__DIRECTIONS__.
Please output exactly the part of the records below that opens with the line containing "ring dip: (62, 119)" and closes with the line containing "pinky tip: (111, 141)", both lines included, and nothing else.
════════════════
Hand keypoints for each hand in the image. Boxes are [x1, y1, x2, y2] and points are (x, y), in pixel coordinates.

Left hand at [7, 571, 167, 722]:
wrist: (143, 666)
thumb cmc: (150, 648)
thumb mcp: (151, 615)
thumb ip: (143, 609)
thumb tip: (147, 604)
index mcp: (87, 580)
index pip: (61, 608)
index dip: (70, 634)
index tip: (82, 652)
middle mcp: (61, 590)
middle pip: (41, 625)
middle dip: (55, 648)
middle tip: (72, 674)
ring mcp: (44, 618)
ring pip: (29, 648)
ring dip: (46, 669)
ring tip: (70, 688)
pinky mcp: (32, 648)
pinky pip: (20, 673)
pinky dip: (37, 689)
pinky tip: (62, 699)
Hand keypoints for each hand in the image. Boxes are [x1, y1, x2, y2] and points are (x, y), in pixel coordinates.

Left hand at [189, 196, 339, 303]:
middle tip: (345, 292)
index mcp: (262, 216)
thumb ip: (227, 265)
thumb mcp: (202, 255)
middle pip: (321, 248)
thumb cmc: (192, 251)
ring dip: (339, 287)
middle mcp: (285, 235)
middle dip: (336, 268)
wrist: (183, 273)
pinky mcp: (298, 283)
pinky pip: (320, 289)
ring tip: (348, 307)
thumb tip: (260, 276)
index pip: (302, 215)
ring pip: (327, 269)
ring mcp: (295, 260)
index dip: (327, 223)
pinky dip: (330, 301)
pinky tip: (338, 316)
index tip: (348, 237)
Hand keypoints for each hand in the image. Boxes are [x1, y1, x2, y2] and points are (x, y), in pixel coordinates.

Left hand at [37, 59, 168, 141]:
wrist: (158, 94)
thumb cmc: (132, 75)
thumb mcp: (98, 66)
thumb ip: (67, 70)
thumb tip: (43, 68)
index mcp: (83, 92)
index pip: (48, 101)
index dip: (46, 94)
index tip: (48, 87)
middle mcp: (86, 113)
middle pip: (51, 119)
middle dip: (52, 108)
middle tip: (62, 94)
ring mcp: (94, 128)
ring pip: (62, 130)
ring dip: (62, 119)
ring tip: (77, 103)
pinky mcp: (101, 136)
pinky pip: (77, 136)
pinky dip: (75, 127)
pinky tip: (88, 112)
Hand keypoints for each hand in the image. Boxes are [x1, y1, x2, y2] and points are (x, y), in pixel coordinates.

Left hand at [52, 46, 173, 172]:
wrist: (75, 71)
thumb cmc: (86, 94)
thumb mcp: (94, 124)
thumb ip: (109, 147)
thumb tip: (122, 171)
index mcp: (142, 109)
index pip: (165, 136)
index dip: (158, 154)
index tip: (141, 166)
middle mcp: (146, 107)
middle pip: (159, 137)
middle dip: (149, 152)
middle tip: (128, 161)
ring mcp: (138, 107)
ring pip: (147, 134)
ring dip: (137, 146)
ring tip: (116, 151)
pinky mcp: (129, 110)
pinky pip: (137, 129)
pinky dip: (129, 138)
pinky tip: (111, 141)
════════════════
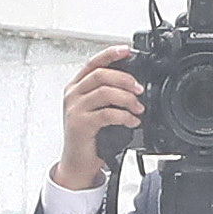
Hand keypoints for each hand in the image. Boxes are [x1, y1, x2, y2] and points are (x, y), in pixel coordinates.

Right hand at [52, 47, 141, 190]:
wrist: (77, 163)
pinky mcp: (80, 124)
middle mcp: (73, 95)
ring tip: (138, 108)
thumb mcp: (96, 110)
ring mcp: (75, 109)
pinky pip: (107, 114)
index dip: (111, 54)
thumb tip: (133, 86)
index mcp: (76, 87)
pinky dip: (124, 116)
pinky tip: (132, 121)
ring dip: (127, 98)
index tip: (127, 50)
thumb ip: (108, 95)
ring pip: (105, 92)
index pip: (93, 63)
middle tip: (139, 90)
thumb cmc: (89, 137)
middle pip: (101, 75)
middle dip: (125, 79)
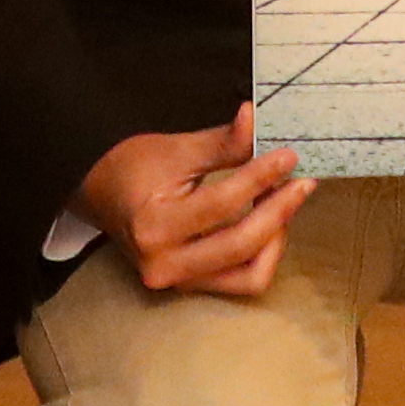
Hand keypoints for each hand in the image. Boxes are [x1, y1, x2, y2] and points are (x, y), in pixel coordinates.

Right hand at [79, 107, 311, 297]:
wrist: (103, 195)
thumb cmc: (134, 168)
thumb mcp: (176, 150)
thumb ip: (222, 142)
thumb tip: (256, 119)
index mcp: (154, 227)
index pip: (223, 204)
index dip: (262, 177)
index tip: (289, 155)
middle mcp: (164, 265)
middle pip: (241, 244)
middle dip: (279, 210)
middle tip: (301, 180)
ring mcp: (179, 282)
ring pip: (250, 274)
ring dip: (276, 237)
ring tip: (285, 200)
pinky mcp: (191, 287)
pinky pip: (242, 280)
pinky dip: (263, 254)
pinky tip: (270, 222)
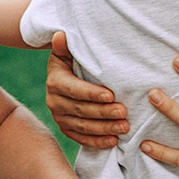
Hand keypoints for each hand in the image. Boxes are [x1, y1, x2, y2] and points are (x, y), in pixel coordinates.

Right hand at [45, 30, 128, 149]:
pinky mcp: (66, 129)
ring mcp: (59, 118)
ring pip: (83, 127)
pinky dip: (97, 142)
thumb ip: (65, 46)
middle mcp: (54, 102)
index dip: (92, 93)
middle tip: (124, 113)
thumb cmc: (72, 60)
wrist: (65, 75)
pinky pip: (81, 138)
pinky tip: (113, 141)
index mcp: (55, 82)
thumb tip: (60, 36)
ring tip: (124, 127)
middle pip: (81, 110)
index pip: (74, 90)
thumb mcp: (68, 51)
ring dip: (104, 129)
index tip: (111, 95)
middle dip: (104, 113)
════════════════
__WRITTEN ANSWER__.
ring dip: (62, 119)
ring tip: (77, 103)
pinky mcp: (101, 136)
pinky pip: (77, 136)
pinky dip: (75, 127)
pinky tip: (88, 112)
Hand keypoints for each hand in the image. Boxes are [x1, y1, x2, y2] and points are (x, y), in pixel coordinates.

Left hand at [52, 46, 173, 172]:
wrist: (75, 71)
thumb cmc: (86, 94)
thumb mcp: (94, 124)
thumb ip: (109, 147)
thumb tip: (122, 171)
index mcp: (142, 109)
index pip: (165, 136)
index dip: (158, 154)
index tip: (141, 166)
middle mcp: (146, 107)
middle pip: (159, 137)
middle dip: (149, 152)
middle tip: (128, 161)
ring mcp: (138, 107)
ring pip: (147, 134)
ring dip: (137, 146)
ring tip: (116, 151)
pinky mcp: (129, 110)
pinky pip: (137, 129)
pinky dip: (129, 138)
pinky tip: (111, 141)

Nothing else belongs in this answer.